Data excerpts
____________________
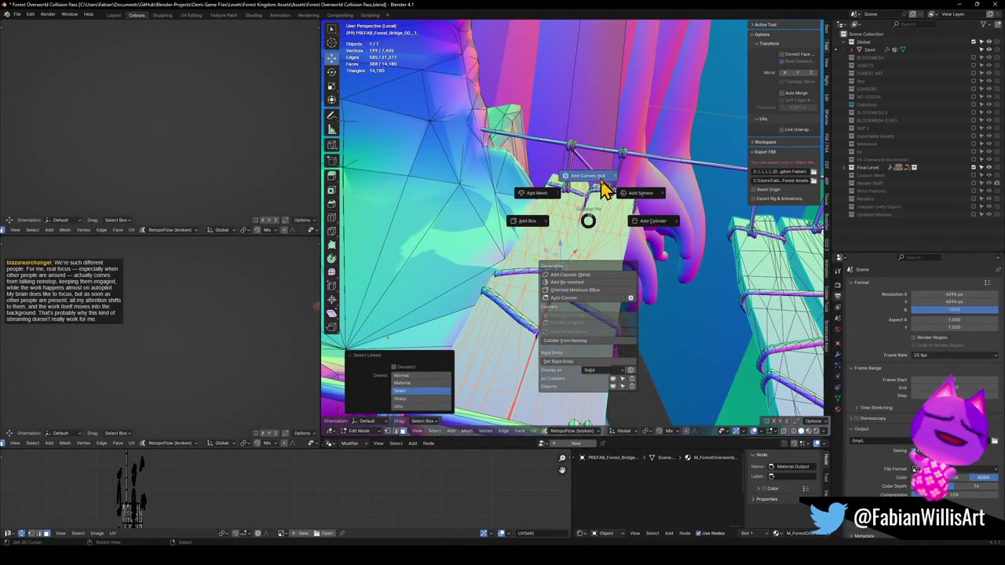
pyautogui.click(600, 182)
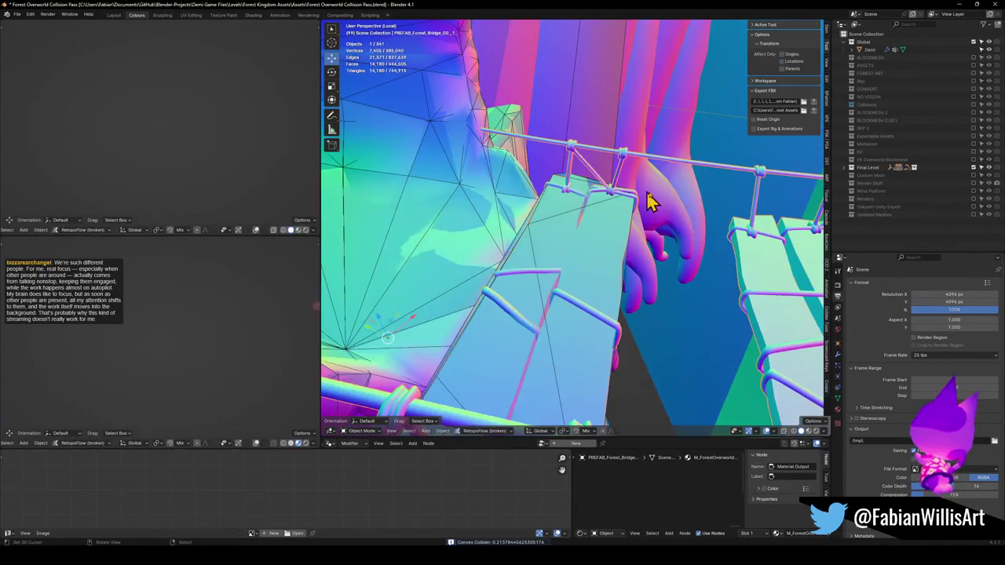
# Wrap two more connected plank groups in convex hull colliders.
pyautogui.press('a')
pyautogui.press('alt+a')
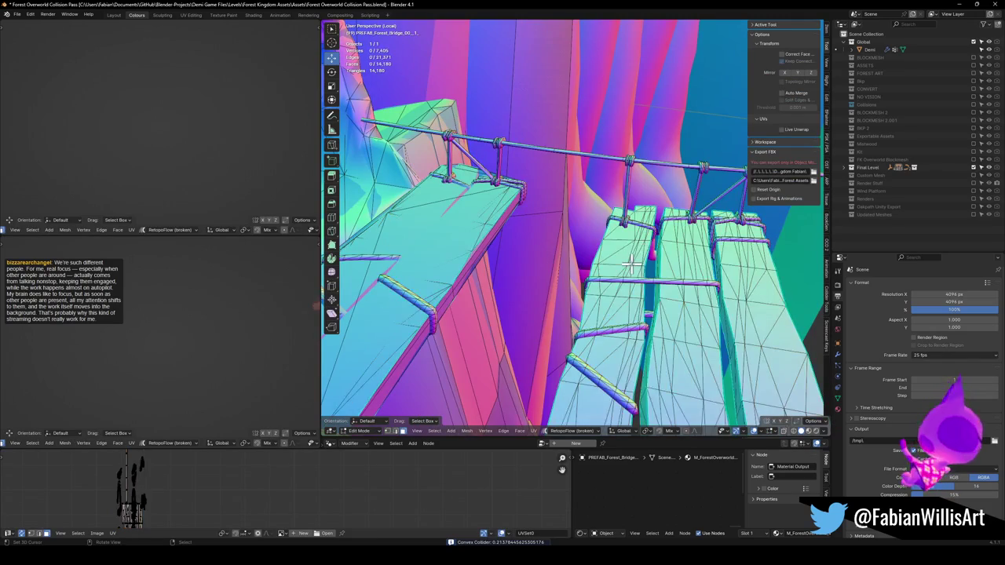
pyautogui.press('l')
pyautogui.press('l')
pyautogui.press('l')
pyautogui.press('KP_Decimal')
____________________
*What is being asked*. The answer must be every line of the records that holds the string "pyautogui".

*Written solution*.
pyautogui.click(600, 182)
pyautogui.press('a')
pyautogui.press('alt+a')
pyautogui.press('l')
pyautogui.press('l')
pyautogui.press('l')
pyautogui.press('KP_Decimal')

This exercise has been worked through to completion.